Fig. 8: Correlation between metabolomic analysis and photoacoustic measurements of tumor progression.
figure 8

(A) Tryptophan intensity found in Day 0th, 5th, 10th, 15th, and 20th obtained from serum metabolomics data analysis and t-test performed between day 0th and day 20th predicted p value as significant, p = 0.0109 (*). (B) wavelet coefficients of the features extracted from the photoacoustic signals of tumor tissues belonging to Day 0th, 5th, 10th, 15th, and 20th. (i) Feature 2, (ii) Feature 6, (iii) Feature 8 and (iv) Feature 10. One-way analysis of variance test predicted p value as significant, p < 0.0001(***).

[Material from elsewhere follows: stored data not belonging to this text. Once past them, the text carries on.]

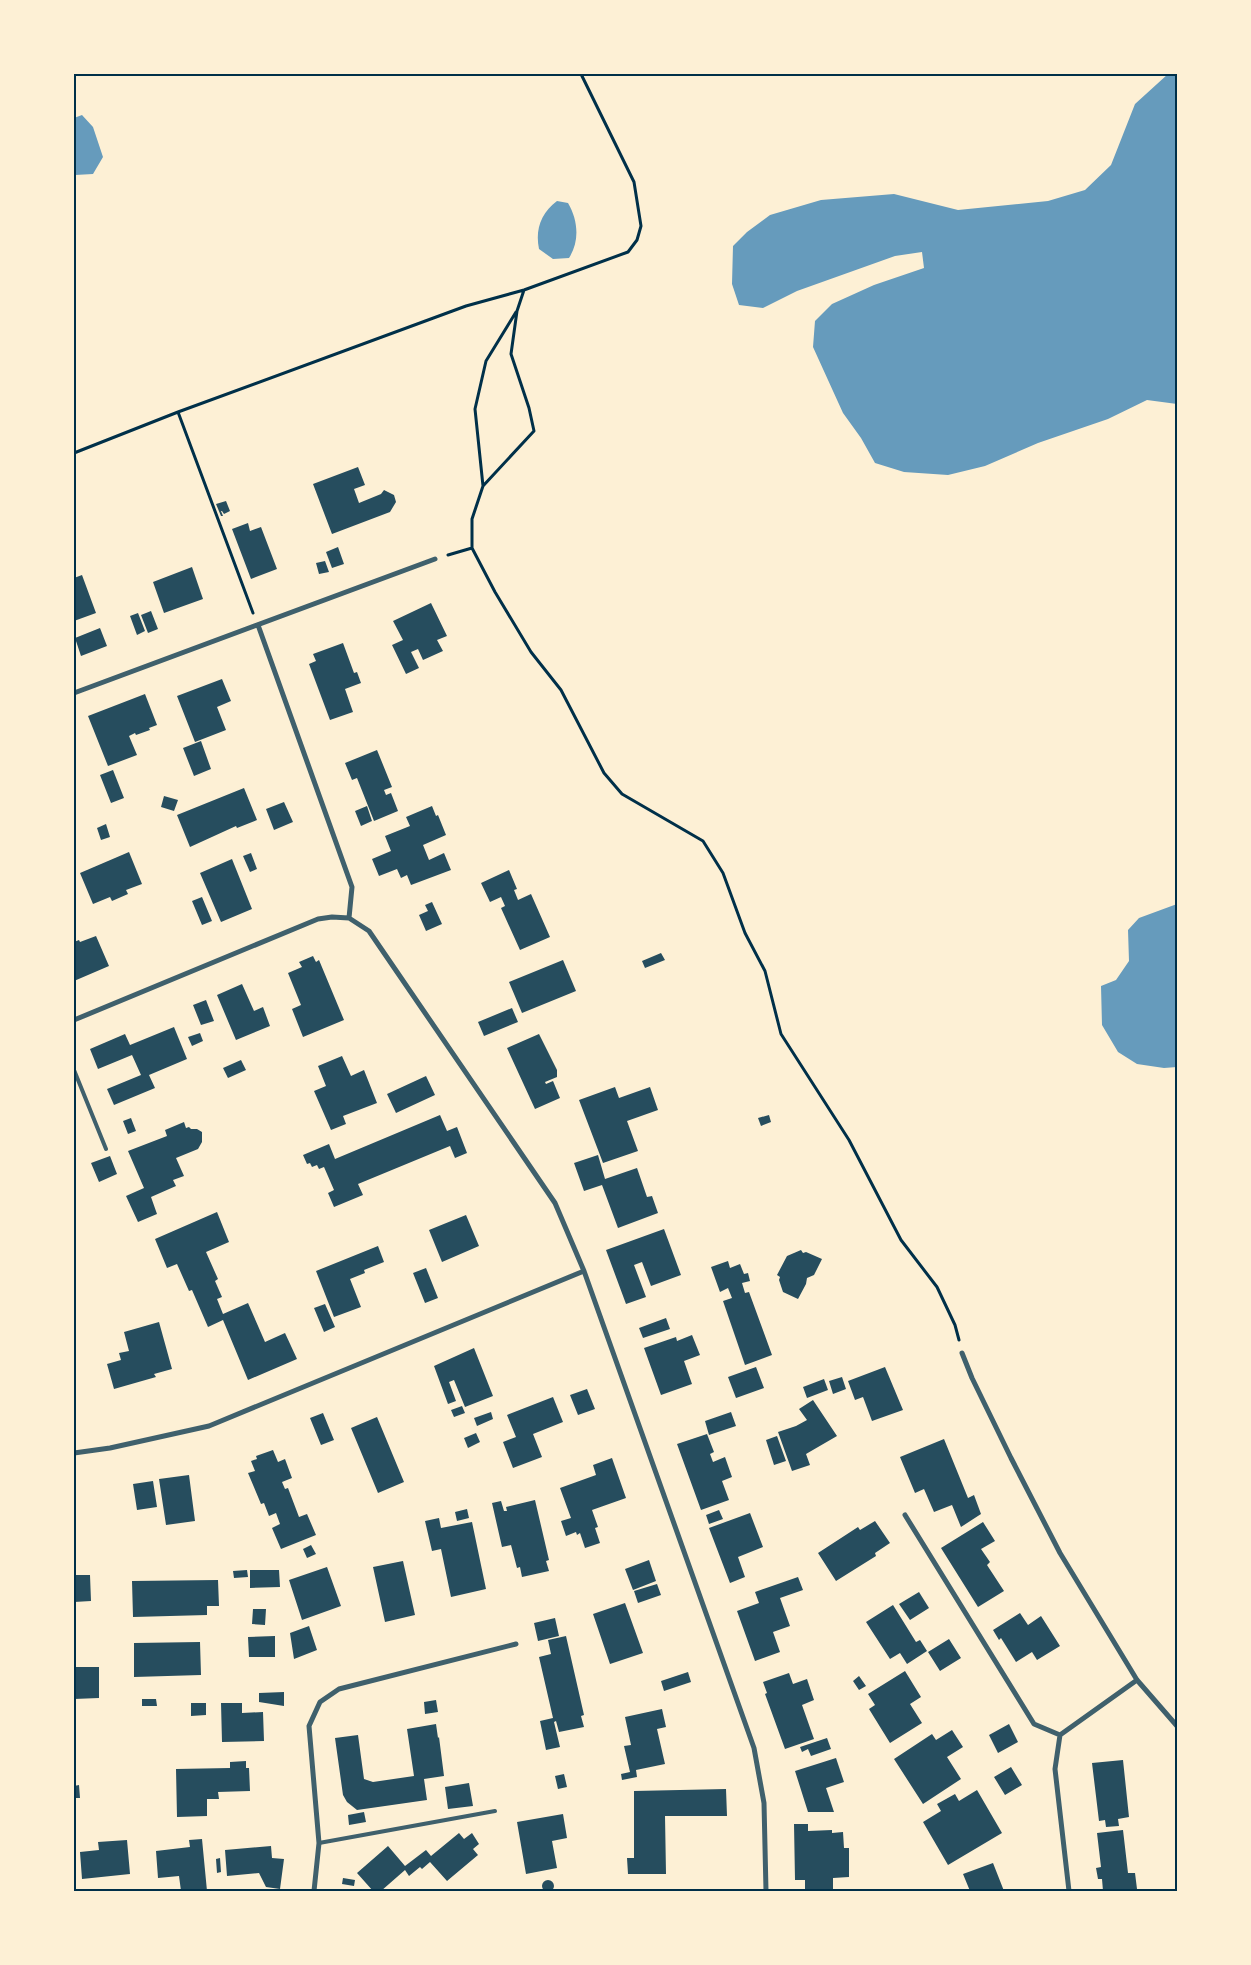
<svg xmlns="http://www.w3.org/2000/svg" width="1251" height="1965" viewBox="0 0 1251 1965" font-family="Helvetica,sans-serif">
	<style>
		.water { fill: #669bbc }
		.building { fill: #264d5e }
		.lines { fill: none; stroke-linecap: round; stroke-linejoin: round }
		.path { stroke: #003049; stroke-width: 3 }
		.service { stroke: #3f606c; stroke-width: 4 }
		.minor { stroke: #3f606c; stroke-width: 5 }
		.neatline { fill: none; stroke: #003049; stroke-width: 2 }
	</style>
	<rect width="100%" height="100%" fill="#fdf0d5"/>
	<path class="water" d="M1168 74H1177V404L1147 400 1108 419 1038 443 985 466 948 475 904 472 875 463 861 438 843 413 813 347 815 321 832 304 874 285 924 268 922 252 895 256 797 291 763 308 739 305 732 284 733 246 747 232 770 215 821 200 894 194 958 210 1048 201 1085 190 1111 165 1135 104Z
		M82 115 93 127 103 157 93 174 75 175 74 174V118Z
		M557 201 568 203C578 220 580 241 569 258L553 259 539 249C535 230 541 213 557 201Z
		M1177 904V1067L1164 1068 1137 1064 1118 1052 1102 1025 1101 986 1116 980 1129 961 1128 930 1139 918Z"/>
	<path class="building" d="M358 467 365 485 354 489 359 503 381 494 384 490 394 495 396 502 390 512 332 534 313 484Z
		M226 501 230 511 224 514 222 511H221L223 516H221L216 504Z
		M248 523 250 531 261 527 277 569 251 579 232 529Z
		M338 547 344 564 332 568 326 552Z
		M325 561 329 572 319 574 316 563Z
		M192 567 203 599 164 613 153 582Z
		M82 575 96 613 74 621V578Z
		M431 603 447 636 437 640 443 651 423 660 418 649 411 652 419 668 406 674 392 645 403 640 393 621Z
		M151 611 158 629 148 633 141 615Z
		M138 613 145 631 137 635 130 616Z
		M100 628 107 646 81 656 75 638Z
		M343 643 354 673 357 672 361 683 345 689 353 712 330 720 309 664 316 661 313 654Z
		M222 679 231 701 217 707 226 730 195 742 177 696Z
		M145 694 157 725 149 728 150 730 136 735 135 733 129 736 137 755 108 766 88 716Z
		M201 741 211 769 194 776 183 748Z
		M377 750 392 787 384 790 386 795 391 793 398 811 374 821 357 778 352 780 345 763Z
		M113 770 124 798 111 803 100 775Z
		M244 788 257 820 237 828 236 826 190 847 177 815Z
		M164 796 178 800 174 811 161 807Z
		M284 802 293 822 274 830 266 809Z
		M367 806 372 821 361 826 355 811Z
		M432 806 436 816 438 815 446 835 423 845 429 860 444 853 451 870 411 885 407 875 401 878 397 869 379 876 372 859 391 851 385 836 410 826 406 817Z
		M106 824 110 837 101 840 97 828Z
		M129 852 142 884 126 890 128 894 112 901 110 897 93 904 80 873Z
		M251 853 257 869 250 872 243 856Z
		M232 859 252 909 221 922 200 873Z
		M509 870 517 889 514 890 518 900 531 894 550 937 520 950 501 908 505 906 501 897 490 902 481 883Z
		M202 897 212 921 202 925 192 901Z
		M432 902 442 924 426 931 419 915 428 911 425 905Z
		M96 936 109 966 74 981V942L79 940 80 942Z
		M661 953 665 960 645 968 642 961Z
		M313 956 316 962 319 960 344 1020 303 1037 292 1009 301 1005 288 973 302 967 299 962Z
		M563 960 576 991 522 1013 509 982Z
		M242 984 254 1011 263 1007 270 1026 236 1040 217 995Z
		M206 1000 214 1021 201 1025 193 1005Z
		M512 1008 518 1022 484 1036 478 1022Z
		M174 1027 187 1059 149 1075 155 1088 114 1105 107 1089 141 1075 132 1055 98 1069 90 1049 125 1034 130 1045Z
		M200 1033 203 1041 192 1046 188 1037Z
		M539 1034 557 1070V1077L545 1082 546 1084 553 1081 560 1098 535 1109 507 1048Z
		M342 1056 351 1076 364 1070 377 1103 343 1116 346 1124 331 1130 314 1091 326 1086 318 1066Z
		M241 1060 246 1070 228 1078 223 1068Z
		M426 1076 435 1095 396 1113 387 1094Z
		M615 1087 619 1098 650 1087 658 1110 627 1121 638 1151 603 1163 579 1100Z
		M440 1115 447 1131 457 1127 467 1153 455 1158 450 1146 358 1184 363 1195 334 1207 328 1193 334 1190 324 1167 319 1169 317 1165 312 1167 310 1163 307 1164 303 1155 329 1144 335 1159Z
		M769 1115 771 1122 761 1126 758 1118Z
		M131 1118 136 1131 128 1134 123 1121Z
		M184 1122 186 1128 189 1127 191 1129H197L202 1132V1142L198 1149 176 1158 184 1176 173 1180 176 1186 151 1197 157 1214 138 1222 126 1196 144 1188 128 1151 167 1136 165 1130Z
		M598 1155 605 1179 637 1168 647 1197 652 1196 658 1213 618 1228 602 1185 584 1191 574 1163Z
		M110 1156 117 1174 99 1182 91 1163Z
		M217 1212 229 1242 206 1252 218 1279 215 1281 222 1297 217 1299 223 1314 248 1303 265 1342 285 1333 297 1359 248 1380 223 1320 208 1327 192 1290 189 1291 177 1264 167 1268 155 1239Z
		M466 1215 479 1246 442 1262 429 1230Z
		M664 1229 681 1275 651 1286 642 1262 634 1265 646 1297 626 1304 606 1250Z
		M378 1246 384 1262 364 1270 365 1273 350 1279 361 1307 334 1317 316 1271Z
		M801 1250 803 1253 806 1252 822 1259 814 1275 807 1278 806 1284 798 1299 783 1292 779 1280 780 1277 777 1275 787 1256Z
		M728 1261 730 1268 740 1264 744 1274 748 1273 750 1281 742 1283 745 1293 749 1292 772 1355 745 1365 723 1301 732 1298 728 1288 720 1292 711 1267Z
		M426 1268 438 1298 425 1303 413 1273Z
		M325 1304 335 1327 324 1332 314 1308Z
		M666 1318 670 1329 643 1338 639 1328Z
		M159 1322 172 1369 154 1374 156 1377 114 1389 107 1364 121 1360 119 1353 129 1351 124 1332Z
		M692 1335 700 1355 684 1361 692 1384 661 1395 644 1348 676 1337 677 1341Z
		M474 1348 493 1396 465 1407 454 1380 449 1382 456 1401 448 1404 434 1366Z
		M756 1367 764 1388 736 1398 728 1377Z
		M885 1367 903 1410 872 1421 863 1397 855 1400 848 1381Z
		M842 1377 846 1389 833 1394 829 1381Z
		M824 1379 828 1390 807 1398 803 1387Z
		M587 1389 595 1409 578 1415 570 1395Z
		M553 1397 563 1422 533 1434 542 1457 513 1468 503 1442 516 1437 507 1415Z
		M813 1400 837 1436 806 1454 810 1465 792 1471 778 1432 796 1426 807 1420 799 1409Z
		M462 1406 465 1413 454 1417 451 1410Z
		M491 1412 493 1419 477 1426 474 1418Z
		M731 1412 736 1426 709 1435 705 1421Z
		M323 1413 334 1440 321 1445 310 1418Z
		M377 1417 404 1482 378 1493 351 1428Z
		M476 1433 480 1442 468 1448 464 1438Z
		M707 1434 714 1452 710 1454 713 1462 725 1457 732 1477 722 1481 729 1500 701 1510 677 1444Z
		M777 1436 786 1461 774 1465 766 1440Z
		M944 1439 968 1498 974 1495 981 1514 961 1527 952 1505 934 1512 924 1489 915 1493 900 1457Z
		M273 1450 278 1462 285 1459 292 1478 282 1482 285 1489 288 1488 299 1517 307 1514 316 1535 281 1549 272 1528 280 1524 276 1513 269 1516 264 1503 261 1504 248 1473 255 1471 251 1461 257 1459 256 1456Z
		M612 1458 626 1498 592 1510 598 1527 595 1528 600 1543 585 1548 580 1533 577 1535 576 1532 566 1536 561 1521 571 1518 560 1488 596 1475 593 1465Z
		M189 1475 195 1521 166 1525 159 1479Z
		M153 1481 157 1507 137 1510 133 1484Z
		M535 1500 549 1560 546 1561 549 1571 522 1577 520 1567 517 1568 511 1545 502 1547 492 1503 501 1501 504 1511H507L506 1507Z
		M467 1509 469 1518 457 1521 455 1512Z
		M719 1510 723 1519 709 1524 706 1515Z
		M750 1513 763 1547 738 1557 745 1577 730 1583 709 1528Z
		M439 1518 441 1528 472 1522 486 1589 451 1597 441 1549 432 1551 425 1521Z
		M875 1521 890 1543 875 1553 876 1556 836 1581 818 1553 858 1527 860 1530Z
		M983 1522 995 1541 981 1549 990 1562 987 1565 1004 1591 978 1607 941 1548Z
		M311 1545 316 1554 307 1558 303 1549Z
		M649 1560 656 1581 633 1590 625 1569Z
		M403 1561 415 1615 385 1622 373 1567Z
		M327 1567 341 1606 302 1620 289 1580Z
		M247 1570 248 1577 234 1578 233 1571Z
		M250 1570H279L280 1587 250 1588Z
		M74 1575H90L91 1601 74 1602Z
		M798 1577 803 1590 780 1598 790 1626 773 1632 780 1652 755 1661 737 1611 759 1603 755 1592Z
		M218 1580 219 1606H207V1615L133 1617 132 1581Z
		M657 1584 661 1595 638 1603 634 1591Z
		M919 1592 929 1608 910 1620 899 1604Z
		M625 1603 643 1653 610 1664 593 1614Z
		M893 1605 916 1642 920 1640 927 1651 907 1664 900 1653 890 1659 866 1622Z
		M253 1609H266L265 1625 252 1624Z
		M1020 1613 1028 1625 1041 1616 1060 1646 1037 1660 1032 1652 1016 1662 1001 1638 999 1640 993 1630Z
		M555 1618 559 1636 538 1641 534 1623Z
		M309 1626 317 1650 294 1659 290 1633Z
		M275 1636V1657H249L248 1637Z
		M566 1636 584 1715 581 1716 584 1727 559 1732 556 1721 554 1722 560 1747 546 1750 540 1721 553 1718 539 1657 551 1654 548 1640Z
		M949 1639 961 1658 940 1671 928 1652Z
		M200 1642 201 1675 134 1677V1643Z
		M74 1667H99V1698L74 1699Z
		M905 1671 921 1697 910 1704 922 1723 890 1743 869 1709 875 1705 868 1694Z
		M688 1672 691 1682 664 1691 661 1681Z
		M789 1673 793 1684 807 1679 814 1700 802 1705 814 1739 785 1749 765 1694 767 1693 763 1682Z
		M859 1676 866 1686 859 1690 853 1681Z
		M284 1692V1706L259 1702V1693Z
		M142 1699H156L157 1706H142Z
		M436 1700 438 1712 425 1714 424 1702Z
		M191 1703H206V1715L191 1716Z
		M221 1703H242V1713L263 1712 264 1741 222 1742Z
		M662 1709 666 1727 657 1729 665 1764 636 1770 637 1777 622 1780 621 1774 630 1772 624 1746 631 1745 625 1717Z
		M436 1724 438 1738 439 1737 444 1776 424 1779 427 1800 357 1810 347 1802 343 1795 335 1738 358 1735 364 1779 373 1782 414 1776 407 1729Z
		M1009 1724 1018 1742 998 1753 989 1735Z
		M952 1730 963 1747 947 1757 961 1779 923 1804 894 1759 932 1734 936 1740Z
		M827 1738 831 1749 811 1756 808 1749 802 1752 800 1747Z
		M836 1758 844 1782 826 1788 834 1812H808L795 1771Z
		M1123 1760 1129 1817 1118 1819 1119 1826 1106 1827 1105 1820 1099 1821 1092 1763Z
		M246 1761V1768H249L250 1791 218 1792 219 1799H207V1816L177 1817 176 1769 230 1768V1762Z
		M1011 1767 1022 1785 1005 1795 994 1777Z
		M564 1774 567 1787 558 1789 555 1776Z
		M469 1783 473 1806 448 1809 445 1787Z
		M79 1785 80 1798H74V1786Z
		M726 1789 727 1816H665L666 1874H628L627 1858H634V1791Z
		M977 1790 1002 1833 948 1865 923 1822 941 1811 937 1804 955 1794 959 1801Z
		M364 1812 366 1822 349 1825 348 1815Z
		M563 1814 567 1838 552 1841 557 1868 526 1874 517 1822Z
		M794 1824H808V1831L832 1830V1833L843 1832 844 1848H849V1877L833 1878V1889L805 1891V1880H795Z
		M1123 1830 1128 1873H1135L1137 1889 1130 1891H1103L1102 1879H1098L1096 1868 1101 1867 1097 1833Z
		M459 1833 464 1839 472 1833 479 1844 473 1849 478 1855 447 1881 430 1862 422 1869 420 1867 409 1876 405 1870 381 1891H373L357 1873 388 1846 405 1866 426 1850 431 1856Z
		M202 1839 207 1891H181L179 1876 158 1878 156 1851 190 1847 189 1840Z
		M127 1840 130 1874 82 1879 80 1852 99 1850 98 1842Z
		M271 1846 272 1858 284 1859 280 1889 266 1887 259 1873 227 1876 225 1850Z
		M220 1858 221 1872 217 1873 216 1859Z
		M993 1863 1004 1891H970L963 1874Z
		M343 1878 355 1880 354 1886 342 1884Z
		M542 1886a6 6 0 1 1 12 0a6 6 0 1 1-12 0Z"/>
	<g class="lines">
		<path class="path" d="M524 290 517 311 511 354 529 408 534 431 483 486 472 519V548L495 592 531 652 561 690 604 773 622 794 703 841 723 873 745 933 765 971 781 1034 849 1140 901 1240 937 1287 955 1325 959 1340
			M178 412 253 613
			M74 453 178 412 466 306 524 290 628 252 637 240 641 226 634 182 581 74
			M483 486 475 409 486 361 516 312
			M448 555 472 548"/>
		<path class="service" d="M74 1070 106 1149
			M319 1843 495 1811"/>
		<path class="minor" d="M258 625 352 887 349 918 369 931 555 1203 584 1271 754 1748 764 1803 766 1891
			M74 693 435 559
			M74 1020 318 919 332 917 349 918
			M962 1353 972 1378 1011 1458 1060 1553 1137 1680 1177 1726
			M74 1453 110 1448 209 1426 584 1271
			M905 1515 1034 1724 1060 1735
			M314 1891 319 1843 309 1726 320 1702 339 1689 516 1644
			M1069 1891 1055 1769 1060 1735 1137 1680"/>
	</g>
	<rect width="1251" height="1965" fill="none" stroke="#fdf0d5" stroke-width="150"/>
	<rect x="75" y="75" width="1101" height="1815" class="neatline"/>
</svg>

In conclusion, the current study reported an establishment of MCF-7 cells induced breast tumor xenograft in athymic nude mice and assessed tumor progression by a novel integrated approach of photoacoustics spectroscopy and machine learning. Breast tumor advancement in nude mice was also validated through tumor tissue histology in the study. Metabolomics data analysis performed in the study revealed lesser tryptophan levels in serum than tumor tissues, as reported by photoacoustic spectroscopy studies on tumor tissues. The decrease in serum tryptophan levels may be due to higher uptake of tryptophan by the tumor. Further, photoacoustic spectral analysis of tumor tissues involving WPT and mRMR for classification applying multi-class SVM-RBF, SVM-Polynomial, and SVM- Linear algorithms demonstrated varied classification accuracy of 95.2%, 99.5% & 80.3%, respectively. The SVM-polynomial showed the highest classification accuracy in the study indicating photoacoustic spectroscopy combined with machine learning could be a potential prognostic tool for assessing breast tumor progression. As per our knowledge, the present study is the first to use photoacoustic spectroscopy and machine learning for evaluating breast tumor progression supported by serum metabolomic analysis. This approach holds a very high potential for clinical translation; however, upon further modifications/improvements, the method can be brought into the clinical setting for early detection of breast cancer conditions.